[Collected data]:
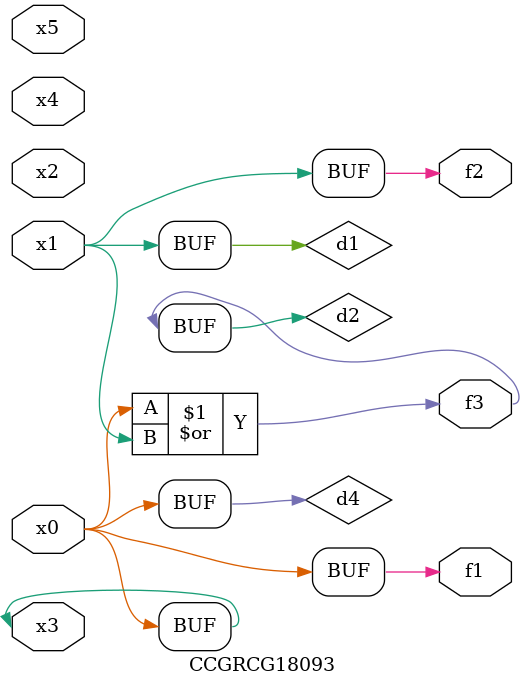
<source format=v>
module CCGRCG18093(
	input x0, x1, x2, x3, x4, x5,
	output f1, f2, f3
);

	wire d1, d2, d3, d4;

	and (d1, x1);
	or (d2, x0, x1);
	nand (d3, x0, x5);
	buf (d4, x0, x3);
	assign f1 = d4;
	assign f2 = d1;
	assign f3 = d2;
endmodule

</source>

[Goal of the exercise]:
Report, for the data above, every line in which the string "assign" appears.

[Task result]:
	assign f1 = d4;
	assign f2 = d1;
	assign f3 = d2;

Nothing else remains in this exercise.